Pourtant, dans ces pays aussi, l’offre des chaînes, dont beaucoup ont investi démesurément dans le football, est en nette régression. Conséquence directe de la faillite de Kirch-Media, qui possède les droits de retransmission du championnat allemand: la Bundesliga pourrait ne jamais recevoir les 100 millions d’euros encore dus, mettant en difficulté de nombreux clubs. En Angleterre, les déboires financiers d’ITV Digital, qui possède les droits de retransmission de la Football League, qui rassemble les 72 clubs des 3 divisions sous la Premier League, plonge nombre d’entre eux dans l’angoisse, pour lesquels ces revenus représentent jusqu’à la moitié de leur budget. Perte globale: 300 millions d’euros. En Italie, la RAI veut diminuer de moitié le montant des droits de retransmission télévisée à partir de la saison prochaine.

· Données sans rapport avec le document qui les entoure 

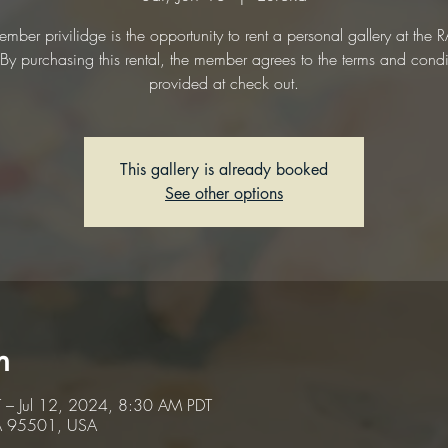
mber privilidge is the opportunity to rent a personal gallery at the
. By purchasing this rental, the member agrees to the terms and condi
provided at check out.
This gallery is already booked
See other options
n
 – Jul 12, 2024, 8:30 AM PDT
CA 95501, USA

L’UEFA, la fédération européenne, est attentive au climat inquiétant et à la menace qui pèse sur de nombreux clubs. En fin d’année dernière, la situation financière générale du foot professionnel français accusait un déficit de 290 millions d’euros. En Espagne, le prestigieux Real Madrid n’a rétabli un bilan financier déficitaire qu’en vendant, pour 300 millions, d’euros sa cité sportive à la ville de Madrid. Au Portugal, le club de Benfica Lisbonne accuse un endettement de plus de 100 millions d’euros. Pour éviter pareilles dérives, l’UEFA a décidé l’instauration d’un système de licence uniforme pour les clubs, nécessaire, à partir de la saison 2004-2005, pour participer aux compétitions européennes. Comme chez nous, son attribution reposera prioritairement sur des critères financiers. Une première réunion d’information a eu lieu, à Nyon (Suisse), le 19 avril dernier. Actuellement, six pays seulement imposent déjà un tel dispositif dans leur compétition: la France, l’Allemagne, les Pays-Bas, l’Autriche, la Suisse et la Belgique.